In the meantime, a workaround is to use a result from tune_grid() for initial, since tune_grid() can successfully finalize the parameters:

library(tidymodels)
library(finetune)

data(cells, package = "modeldata")
cells <- cells %>% select(-case)

set.seed(123)
folds <- bootstraps(cells, times = 5)

xgb_spec <-
  boost_tree(mtry = tune(), trees = 500) %>%
  set_engine("xgboost") %>%
  set_mode("classification")

xgb_wf <- workflow(class ~ ., xgb_spec)
xgb_rs <- tune_grid(xgb_wf, resamples = folds, grid = 3)
#> i Creating pre-processing data to finalize unknown parameter: mtry
tune_sim_anneal(xgb_wf, resamples = folds, iter = 3, initial = xgb_rs)
#> Optimizing roc_auc
#> Initial best: 0.89264
#> 1 ◯ accept suboptimal  roc_auc=0.89234   (+/-0.00535)
#> 2 ♥ new best           roc_auc=0.8953    (+/-0.006194)
#> 3 ◯ accept suboptimal  roc_auc=0.89515   (+/-0.005769)
#> # Tuning results
#> # Bootstrap sampling 
#> # A tibble: 20 × 5
#>    splits             id         .metrics         .notes           .iter
#>    <list>             <chr>      <list>           <list>           <int>
#>  1 <split [2019/737]> Bootstrap1 <tibble [6 × 5]> <tibble [0 × 3]>     0
#>  2 <split [2019/747]> Bootstrap2 <tibble [6 × 5]> <tibble [0 × 3]>     0
#>  3 <split [2019/743]> Bootstrap3 <tibble [6 × 5]> <tibble [0 × 3]>     0
#>  4 <split [2019/733]> Bootstrap4 <tibble [6 × 5]> <tibble [0 × 3]>     0
#>  5 <split [2019/745]> Bootstrap5 <tibble [6 × 5]> <tibble [0 × 3]>     0
#>  6 <split [2019/737]> Bootstrap1 <tibble [2 × 5]> <tibble [0 × 3]>     1
#>  7 <split [2019/747]> Bootstrap2 <tibble [2 × 5]> <tibble [0 × 3]>     1
#>  8 <split [2019/743]> Bootstrap3 <tibble [2 × 5]> <tibble [0 × 3]>     1
#>  9 <split [2019/733]> Bootstrap4 <tibble [2 × 5]> <tibble [0 × 3]>     1
#> 10 <split [2019/745]> Bootstrap5 <tibble [2 × 5]> <tibble [0 × 3]>     1
#> 11 <split [2019/737]> Bootstrap1 <tibble [2 × 5]> <tibble [0 × 3]>     2
#> 12 <split [2019/747]> Bootstrap2 <tibble [2 × 5]> <tibble [0 × 3]>     2
#> 13 <split [2019/743]> Bootstrap3 <tibble [2 × 5]> <tibble [0 × 3]>     2
#> 14 <split [2019/733]> Bootstrap4 <tibble [2 × 5]> <tibble [0 × 3]>     2
#> 15 <split [2019/745]> Bootstrap5 <tibble [2 × 5]> <tibble [0 × 3]>     2
#> 16 <split [2019/737]> Bootstrap1 <tibble [2 × 5]> <tibble [0 × 3]>     3
#> 17 <split [2019/747]> Bootstrap2 <tibble [2 × 5]> <tibble [0 × 3]>     3
#> 18 <split [2019/743]> Bootstrap3 <tibble [2 × 5]> <tibble [0 × 3]>     3
#> 19 <split [2019/733]> Bootstrap4 <tibble [2 × 5]> <tibble [0 × 3]>     3
#> 20 <split [2019/745]> Bootstrap5 <tibble [2 × 5]> <tibble [0 × 3]>     3

Created on 2022-05-19 by the reprex package (v2.0.1)

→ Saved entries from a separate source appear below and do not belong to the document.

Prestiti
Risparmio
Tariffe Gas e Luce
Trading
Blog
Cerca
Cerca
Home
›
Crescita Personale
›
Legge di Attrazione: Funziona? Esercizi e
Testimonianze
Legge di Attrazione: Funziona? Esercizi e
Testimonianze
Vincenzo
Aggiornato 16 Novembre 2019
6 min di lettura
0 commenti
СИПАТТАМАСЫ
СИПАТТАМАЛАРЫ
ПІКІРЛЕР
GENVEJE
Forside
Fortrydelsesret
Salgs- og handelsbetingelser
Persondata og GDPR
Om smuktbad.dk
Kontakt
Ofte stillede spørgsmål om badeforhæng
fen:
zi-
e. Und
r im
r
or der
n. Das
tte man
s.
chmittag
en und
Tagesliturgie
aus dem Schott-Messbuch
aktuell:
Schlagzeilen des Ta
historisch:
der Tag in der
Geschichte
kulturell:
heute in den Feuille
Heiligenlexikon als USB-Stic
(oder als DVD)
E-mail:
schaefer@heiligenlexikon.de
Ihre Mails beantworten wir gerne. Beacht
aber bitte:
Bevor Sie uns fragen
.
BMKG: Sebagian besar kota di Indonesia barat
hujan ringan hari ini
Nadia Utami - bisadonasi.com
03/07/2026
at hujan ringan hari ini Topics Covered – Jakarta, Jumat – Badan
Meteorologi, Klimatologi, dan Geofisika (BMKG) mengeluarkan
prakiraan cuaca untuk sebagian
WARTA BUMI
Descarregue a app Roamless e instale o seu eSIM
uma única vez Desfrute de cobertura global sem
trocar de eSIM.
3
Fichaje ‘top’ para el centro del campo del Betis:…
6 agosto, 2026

juliasilge commented 2 years ago

I'm going to reopen this so we can track this bug and fix it. 👍

topepo commented 2 years ago

I can fix this pretty easily but it requires a currently unexported function from tune. I'll export that and, after the next tune release, update this issue.